Innovation in the Stock Market: Exchanges and ATSs
Is something wrong with the structure of the stock market? Both industry participants and scholars have recently faulted the equity market for its lack of innovation. Economists at Harvard, Chicago, and elsewhere have argued that the continuous nature of modern trading bakes in a problematic arms race among high-frequency traders for speed. Stock exchanges process incoming instructions to trade in the order they arrive and as quickly as possible, which can mean in millionths of a second or less. The result, they argue, is a wasteful race for speed in order to trade first on public information. This race would be eliminated if continuous trading was replaced with discrete, periodic auctions (“frequent batched auctions”), say once per thousandth of a second. The market, these scholars also claim, will not fix itself because the nation’s stock exchanges lack robust incentives to appropriately innovate. (See, e.g., Budish, Lee & Shim, 2020).

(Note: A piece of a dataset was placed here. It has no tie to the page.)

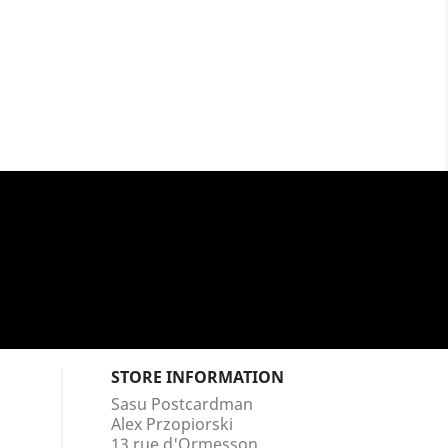
STORE INFORMATION
Sasu Postcardman
Alex Przopiorski
13 rue d'Ormesson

In a forthcoming paper, I start off with the fact that there are other important markets for trading stock besides the national stock exchanges. I argue that the innovation calculus for alternative trading systems (“ATSs”) differs markedly from exchanges. ATSs, like stock exchanges, are marketplaces in which traders interact to purchase and sell stock from one another. In fact, ATSs and exchanges often function very similarly, with the same trading mechanics, technology, and participants, and both satisfy the statutory definition of a stock exchange. The defining difference between them is that exchanges choose to register as self-regulatory organizations, with closer supervision by the Securities and Exchange Commission (“SEC”), while ATSs make use of an exemption from registration as exchanges to operate in a less regulated environment.